Typically, term extraction and termbase editing are implemented in separate applications. There is a wide range of tools and web applications available, which are usually designed to be language-independent. However, some tools have developed with customized functionality for specific languages. For Dutch, separate applications for term extraction (TermTreffer, van der Vliet 2015) and termbase editing (TermBeheerder) were developed in the early 2010s by two commercial companies at the request of the Union for the Dutch Language (Taalunie). Since 2016 they have been hosted by the Dutch Language Institute (INT -Instituut voor de Nederlandse Taal) in its role as Centre of Expertise for Dutch Terminology (ENT - Expertisecentrum Nederlandstalige Terminologie, Steurs 2021).

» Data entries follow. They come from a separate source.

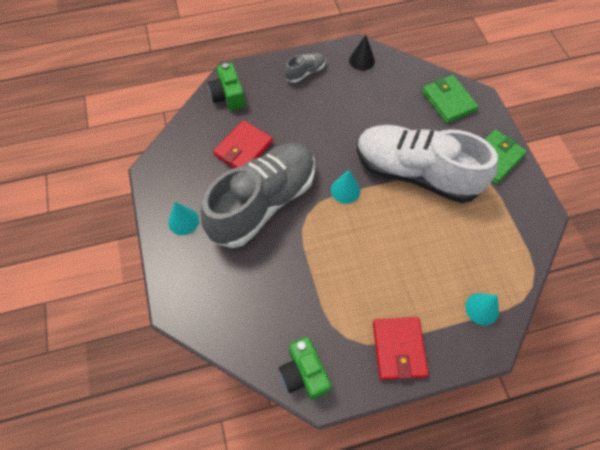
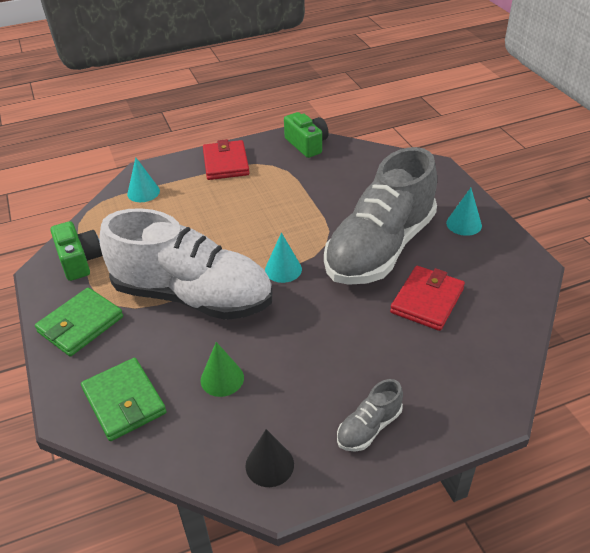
camera: 175 degrees right, 20 degrees down
(228, 96) = (483, 371): green camera -> green camera (79, 261)
(389, 108) = (222, 379): none -> green cone

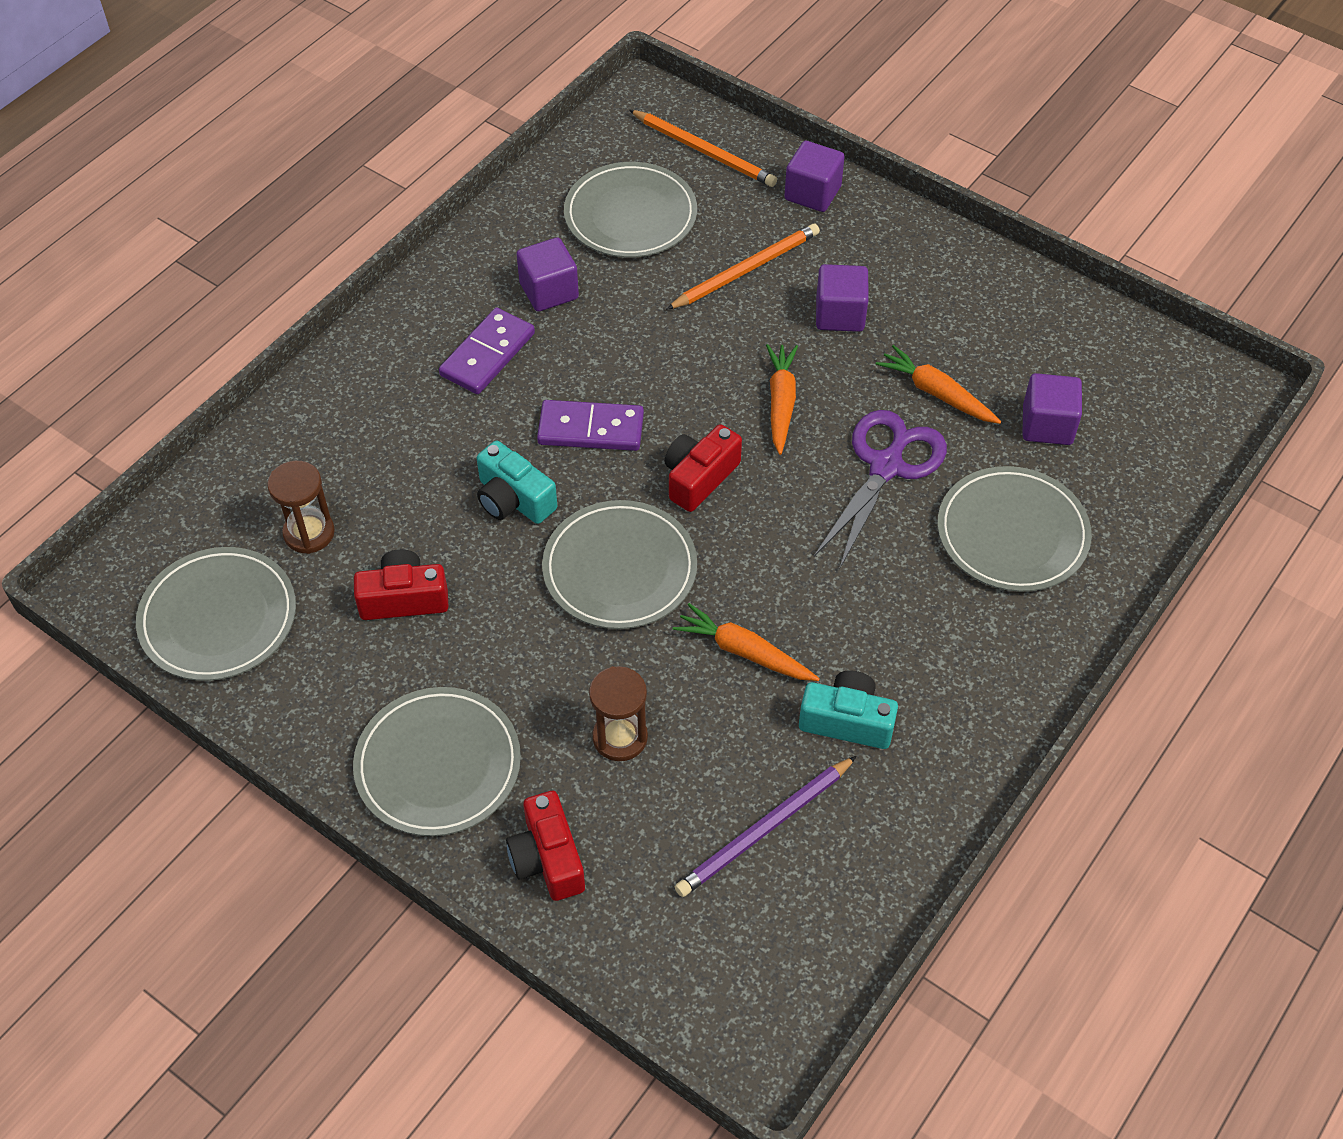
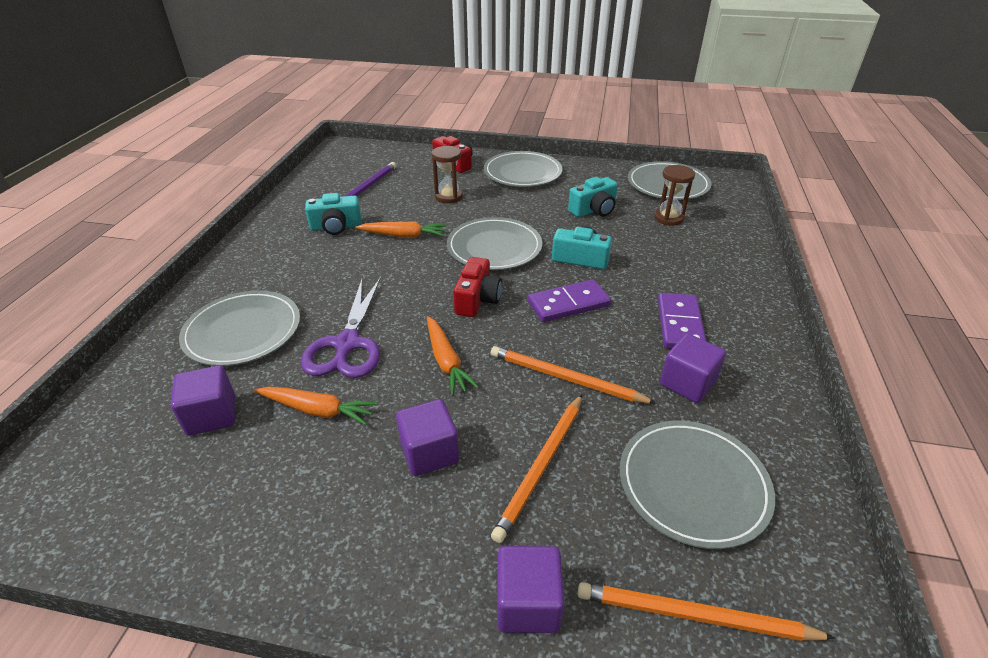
camera: 155 degrees right, 15 degrees down
(404, 598) = (594, 210): red camera -> turquoise camera
(666, 338) = (565, 378): none -> orange pencil

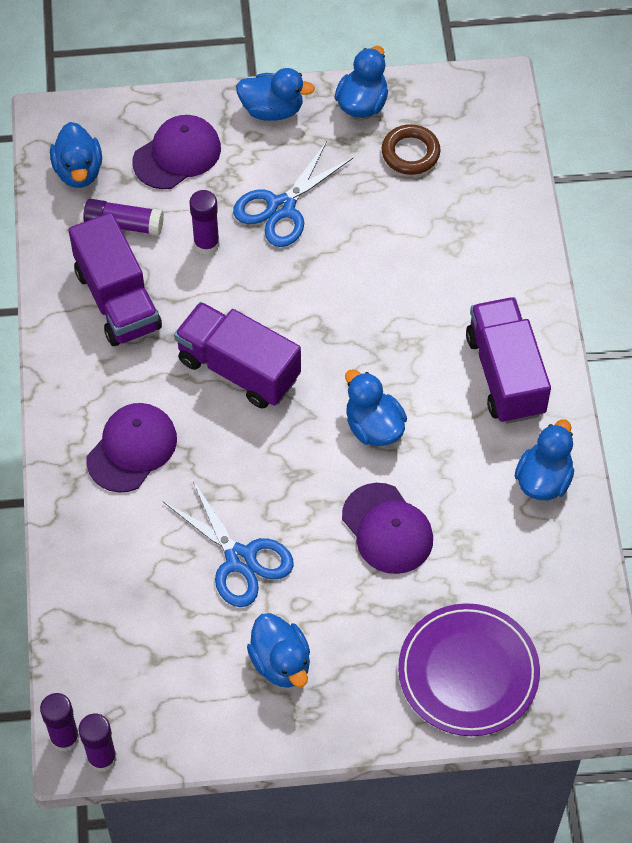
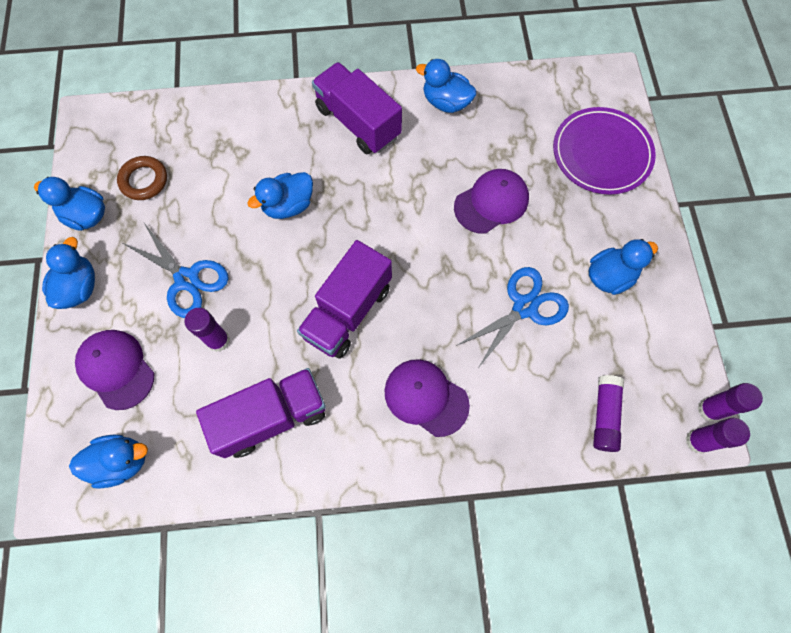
camera: 90 degrees left, 10 degrees up
(124, 224) = (189, 415): purple glue stick -> purple glue stick (604, 415)
(373, 427) = (403, 211): blue duck -> blue duck (288, 205)
(505, 375) = (358, 122): purple truck -> purple truck turned 60 degrees clockwise

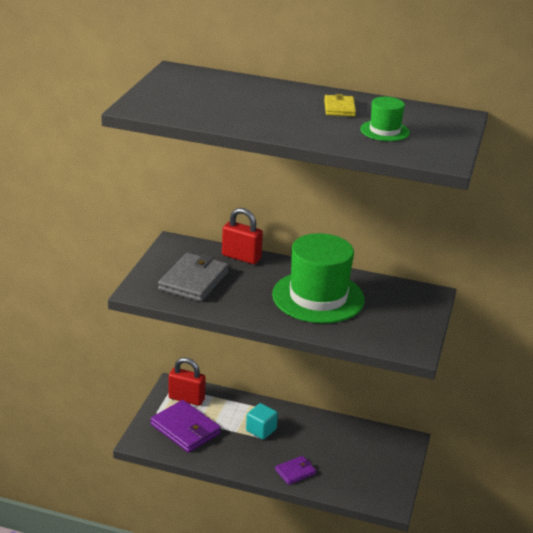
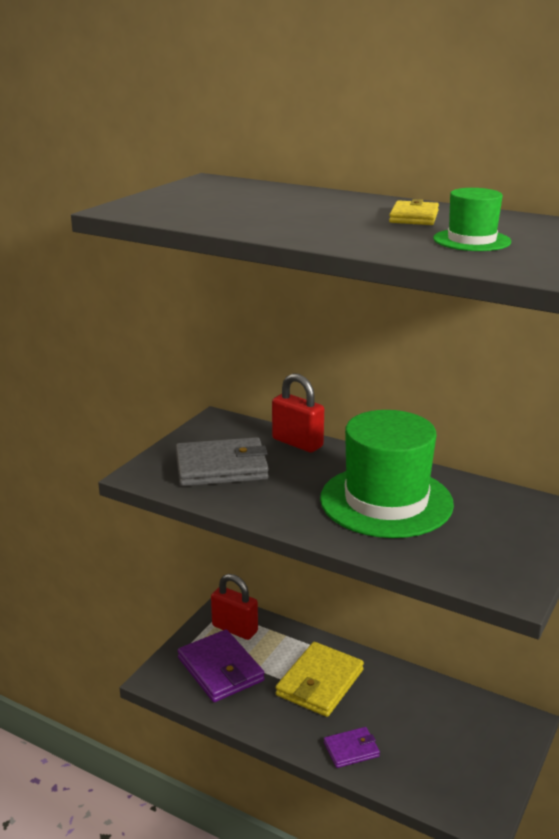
camera: 15 degrees right, 5 degrees down
(194, 281) = (221, 467): grey wallet -> grey wallet turned 45 degrees clockwise
(261, 430) = (319, 682): turquoise cube -> yellow wallet

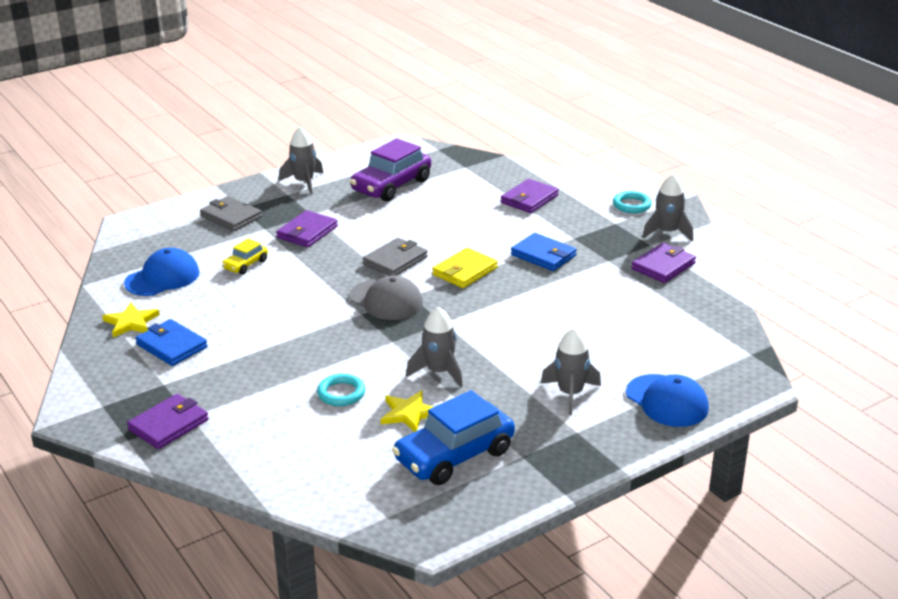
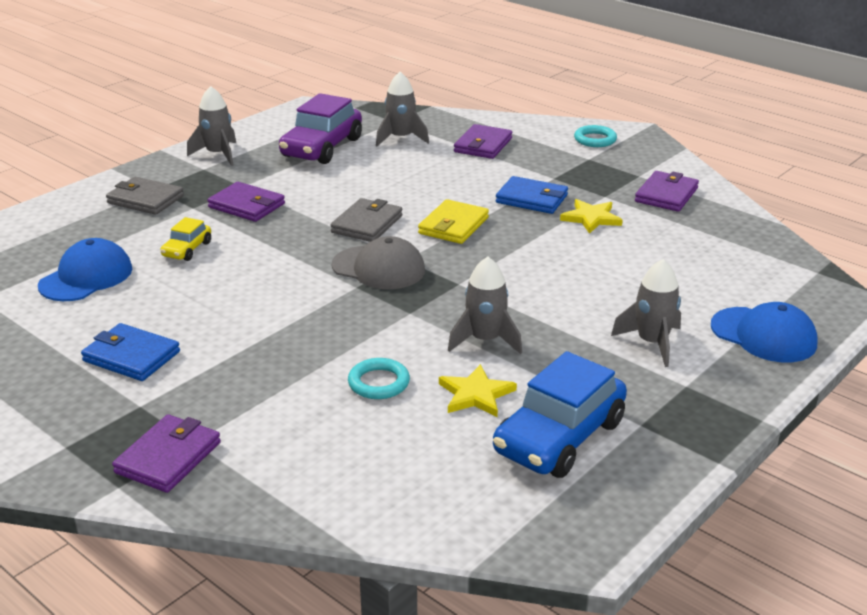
camera: 15 degrees left, 0 degrees up
(131, 322) = (65, 335): yellow star -> yellow star (591, 218)
(307, 232) = (246, 206): purple wallet -> purple wallet turned 75 degrees counterclockwise
(667, 232) = (649, 162): grey rocket -> grey rocket (401, 138)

Because these two legacy applications are difficult to maintain, the Taalunie and INT have decided to develop a new, free and open-source web application that builds on top of the in-house corpus and database tools of the INT. The application will offer a single integrated environment for both term extraction and termbase editing, so that users do not have to switch between tools and transfer datasets (although export and import functions will still be available). Additionally, the application is designed to be scalable to larger corpora, by leveraging the BlackLab corpus retrieval system (de Does, Niestadt & Depuydt 2017), and to allow the integration of externally developed state-of-the-art modules for term extraction, notably sequential term taggers like D-Terminer (Rigouts Terryn, Hoste & Lefever 2022). This poster presents the results of the pilot study and the developed prototype and outlines the plans and invites feedback for the final release version.
References:
Does, Jesse de, Jan Niestadt en Katrien Depuydt (2017), ‘Creating research environments with BlackLab’. In: Jan Odijk and Arjan van Hessen (eds.) CLARIN in the Low Countries, pp. 151-165. London: Ubiquity Pres
Rigouts Terryn, Ayla, Veronique Hoste, en Els Lefever. 2022. ‘D-Terminer: Online Demo for Monolingual and Bilingual Automatic Term Extraction’. In Proceedings of the TERM21 Workshop, 33-40. Language Resources and Evaluation Conference (LREC 2022).
Steurs, Frieda. 2021. ‘Centre of Expertise for Dutch Terminology: A Digital Platform for Professional Language’. Academic Journal of Modern Philology, nr. 13: 315-24.
Vliet, Hennie van der (2015). 'TermTreffer, a term extractor for Dutch.' Poster at Computational Linguistics in the Netherlands 22, Antwerp.